Your goal
Count the lines in the entries that contain the string "Гость". State nothing but the number.

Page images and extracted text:
---*---

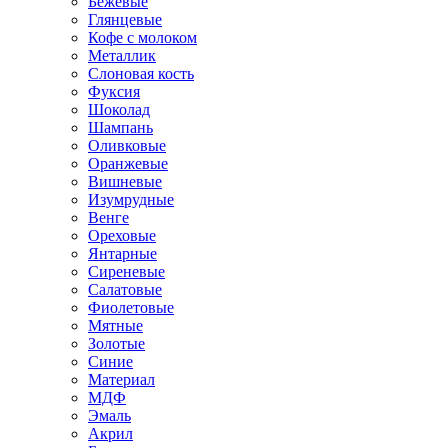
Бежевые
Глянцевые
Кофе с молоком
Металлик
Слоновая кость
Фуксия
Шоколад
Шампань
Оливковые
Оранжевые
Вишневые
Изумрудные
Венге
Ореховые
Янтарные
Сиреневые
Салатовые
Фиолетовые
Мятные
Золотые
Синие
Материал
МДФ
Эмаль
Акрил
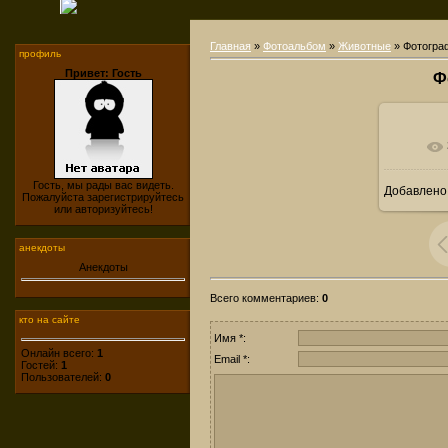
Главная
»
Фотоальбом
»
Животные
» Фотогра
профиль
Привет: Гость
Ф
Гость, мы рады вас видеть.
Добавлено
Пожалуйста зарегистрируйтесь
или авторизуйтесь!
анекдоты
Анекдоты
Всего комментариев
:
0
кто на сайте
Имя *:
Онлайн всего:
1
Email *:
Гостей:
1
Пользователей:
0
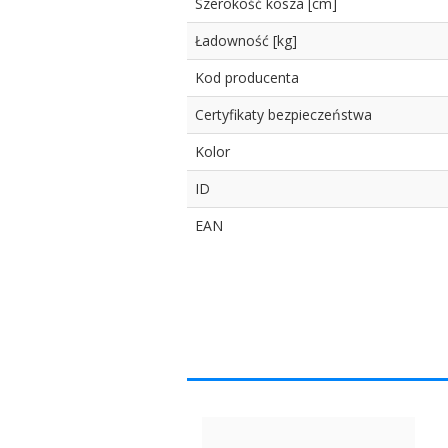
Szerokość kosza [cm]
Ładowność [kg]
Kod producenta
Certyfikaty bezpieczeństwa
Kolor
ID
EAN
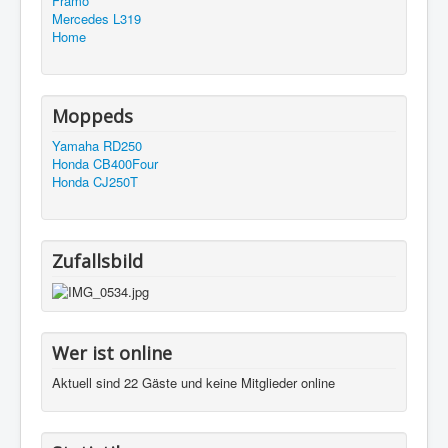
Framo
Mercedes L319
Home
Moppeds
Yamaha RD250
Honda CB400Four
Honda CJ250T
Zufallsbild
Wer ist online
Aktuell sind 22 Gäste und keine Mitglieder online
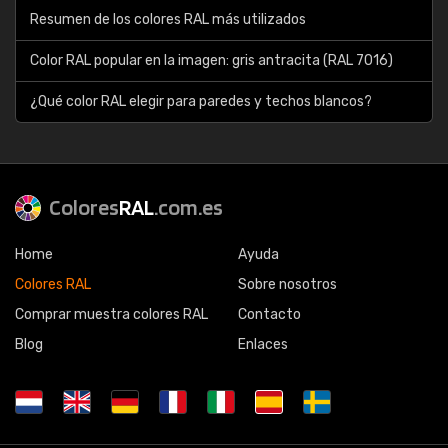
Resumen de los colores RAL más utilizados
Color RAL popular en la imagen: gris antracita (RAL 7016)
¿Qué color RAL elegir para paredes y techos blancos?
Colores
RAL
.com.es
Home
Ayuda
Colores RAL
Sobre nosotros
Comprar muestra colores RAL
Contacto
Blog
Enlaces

---*---

Output for this task
2